Summary:
Tessa Quayle, the young wife of a British civil servant in Kenya, is mysteriously murdered. Tessa, a lawyer, had been an outspoken human rights activist, and something of an embarrassment to her husband. But shaken from his marital and political complacency by her death and the rumors that quickly surround it, Justin Quayle sets out to solve the mystery and in doing so inherits her cause.
Tessa had discovered, as Justin now learns, that a new tuberculosis drug was being prematurely tested on Kenyan patients: clinical trials were effectively being carried out on the African population by the drug's giant pharmaceutical producer without the patients' knowledge or consent, but with the support and cover of a global corporation with African interests and of the British High Commission in Kenya. Lethal side effects and deaths were being concealed, the drug retitrated and retested in preparation for its safer and more lucrative release in the west in time for a predicted rise in incidence of multi-resistant strains of TB.
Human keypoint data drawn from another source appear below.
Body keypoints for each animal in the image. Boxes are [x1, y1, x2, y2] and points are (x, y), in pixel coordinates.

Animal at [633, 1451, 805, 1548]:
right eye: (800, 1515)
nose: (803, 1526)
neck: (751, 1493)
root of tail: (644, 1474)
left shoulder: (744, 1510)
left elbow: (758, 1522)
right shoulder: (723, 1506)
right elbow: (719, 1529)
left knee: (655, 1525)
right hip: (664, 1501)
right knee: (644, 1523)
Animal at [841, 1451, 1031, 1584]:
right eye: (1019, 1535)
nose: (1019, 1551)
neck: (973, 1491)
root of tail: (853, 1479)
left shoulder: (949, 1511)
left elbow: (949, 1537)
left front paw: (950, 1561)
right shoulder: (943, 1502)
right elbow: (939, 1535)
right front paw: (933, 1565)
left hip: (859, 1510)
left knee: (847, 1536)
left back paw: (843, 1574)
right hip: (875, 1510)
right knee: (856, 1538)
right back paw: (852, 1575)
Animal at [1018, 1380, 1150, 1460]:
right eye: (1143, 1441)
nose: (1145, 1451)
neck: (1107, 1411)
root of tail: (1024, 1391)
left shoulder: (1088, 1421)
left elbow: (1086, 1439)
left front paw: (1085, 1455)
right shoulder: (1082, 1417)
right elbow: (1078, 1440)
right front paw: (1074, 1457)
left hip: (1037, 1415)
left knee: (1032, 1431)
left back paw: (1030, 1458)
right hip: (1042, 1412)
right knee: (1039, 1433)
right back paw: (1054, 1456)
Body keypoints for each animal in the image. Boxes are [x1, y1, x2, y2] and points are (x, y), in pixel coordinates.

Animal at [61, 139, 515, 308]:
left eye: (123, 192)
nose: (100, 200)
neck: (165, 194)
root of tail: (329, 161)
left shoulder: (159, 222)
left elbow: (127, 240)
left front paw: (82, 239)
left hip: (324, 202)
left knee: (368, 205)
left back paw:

Justin, now a kind of rogue agent, uncovers the layers of sinister plotting to be expected in one of Le Carré's intelligence thrillers, but in the process we are led to consider, vividly, the interlocking roles of international biomedical research, postcolonial political interests, and global capital in determining the fates of impoverished, uneducated, and deeply vulnerable patients in developing countries--as well as the fates of those who try, often against all odds, to offer them the best available care. The novel also gives us, in Justin Quayle's odyssey, a moving study of desire, loss, regret, and, finally, outraged action.